Last Updated Feb 16, 2010 12:31 PM EST

Remember that "crucial" study of 20 monkeys that actors Jim Carrey and Jenny McCarthy claimed would have "potentially devastating consequences for vaccine makers and public health officials" by linking vaccines to autism? It has just been withdrawn from Neurotoxicology, the journal the authors were hoping to publish it in. No specific reason was given beyond this standard statement:
Reasons for withdrawal may be due to a decision by the author and/or editor ...
The proposed study, by Andrew Wakefield, looked at reflex responses in newborn monkeys, and compared those with hepatitis B vaccines to those without. The withdrawal follows The Lancet's retraction of Wakefield's 1998 paper which wrongly concluded that there was a link between vaccines and autism in children. Wakefield's work has been the bedrock of a generation of mistaken beliefs that vaccines and autism are somehow linked.

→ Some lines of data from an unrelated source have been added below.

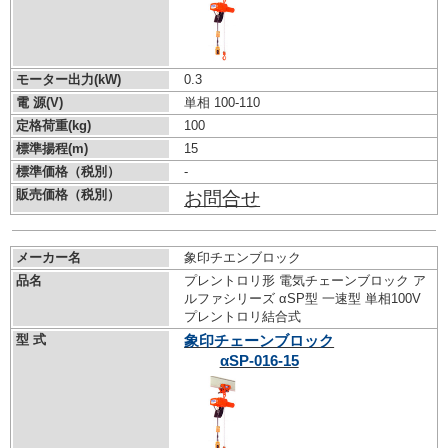
モーター出力(kW)
0.3
電 源(V)
単相 100-110
定格荷重(kg)
100
標準揚程(m)
15
標準価格（税別）
-
販売価格（税別）
お問合せ
メーカー名
象印チエンブロック
品名
プレントロリ形 電気チェーンブロック ア
ルファシリーズ αSP型 一速型 単相100V
プレントロリ結合式
型 式
象印チェーンブロック
αSP-016-15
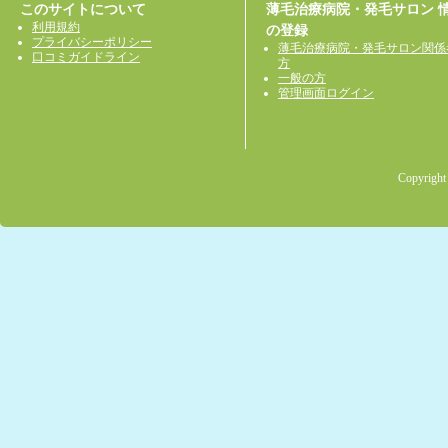
このサイトについて
薄毛治療病院・発毛サロン 
利用規約
の登録
プライバシーポリシー
薄毛治療病院・発毛サロン関係
口コミガイドライン
方
一般の方
管理画面ログイン
Copyright 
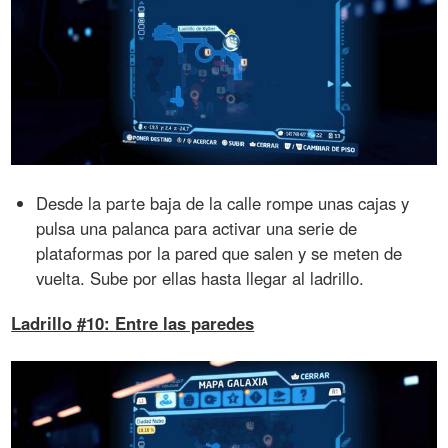
Desde la parte baja de la calle rompe unas cajas y
pulsa una palanca para activar una serie de
plataformas por la pared que salen y se meten de
vuelta. Sube por ellas hasta llegar al ladrillo.
Ladrillo #10: Entre las paredes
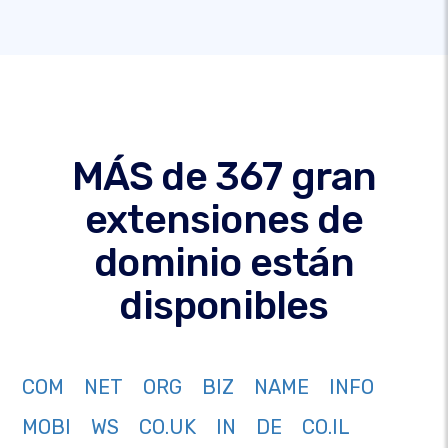
MÁS de 367 gran
extensiones de
dominio están
disponibles
COM
NET
ORG
BIZ
NAME
INFO
MOBI
WS
CO.UK
IN
DE
CO.IL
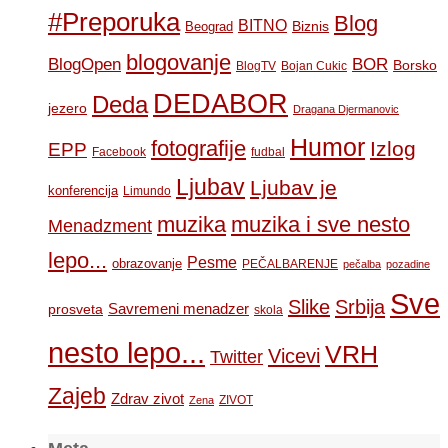
#Preporuka
Blog
BITNO
Biznis
Beograd
blogovanje
BOR
BlogOpen
Borsko
BlogTV
Bojan Cukic
DEDABOR
Deda
jezero
Dragana Djermanovic
Humor
fotografije
Izlog
EPP
Facebook
fudbal
Ljubav
Ljubav je
konferencija
Limundo
muzika
muzika i sve nesto
Menadzment
lepo...
Pesme
obrazovanje
PEČALBARENJE
pečalba
pozadine
Sve
Slike
Srbija
Savremeni menadzer
prosveta
skola
nesto lepo...
VRH
Vicevi
Twitter
Zajeb
Zdrav zivot
ZIVOT
Zena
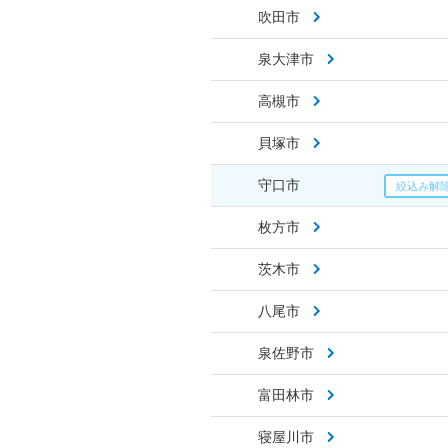
吹田市
泉大津市
高槻市
貝塚市
守口市
枚方市
茨木市
八尾市
泉佐野市
富田林市
寝屋川市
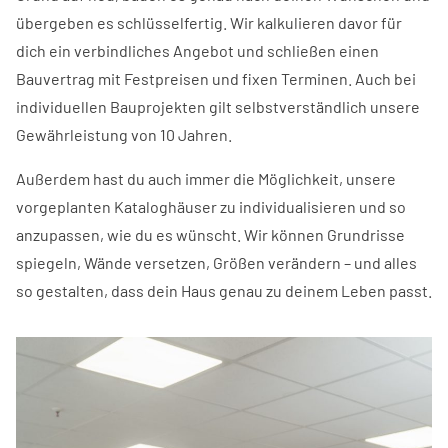
übergeben es schlüsselfertig. Wir kalkulieren davor für
dich ein verbindliches Angebot und schließen einen
Bauvertrag mit Festpreisen und fixen Terminen. Auch bei
individuellen Bauprojekten gilt selbstverständlich unsere
Gewährleistung von 10 Jahren.
Außerdem hast du auch immer die Möglichkeit, unsere
vorgeplanten Kataloghäuser zu individualisieren und so
anzupassen, wie du es wünscht. Wir können Grundrisse
spiegeln, Wände versetzen, Größen verändern – und alles
so gestalten, dass dein Haus genau zu deinem Leben passt.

Carrey and McCarthy have been staunch defenders of Wakefield, even though he has been the subject of misconduct hearings in Britain. They concluded on their "Generation Rescue" web site that his monkey study was a blockbuster even before it was done:

Dr. Andrew Wakefield is being discredited to prevent an historic study from being published that for the first time looks at vaccinated versus unvaccinated primates and compares health outcomes, with potentially devastating consequences for vaccine makers and public health officials.
... There is no question that the publication of the monkey study will lend substantial credibility to the theory that over-vaccination of young children is leading to neurological damage, including autism.
Carrey and McCarthy have not yet updated their site with a statement on the retraction. Even if the study had been published it would not have added substantially to the vaccines/autism debate. It involved only 20 monkeys, with only seven primates in the placebo arm. Such tiny studies are not statistically powerful enough to be convincing.

You can read preliminary results from the study here. Meanwhile, this web site, the "Jenny McCarthy Body Count," gives an estimated number of deaths that could have been prevented had the victims been vaccinated.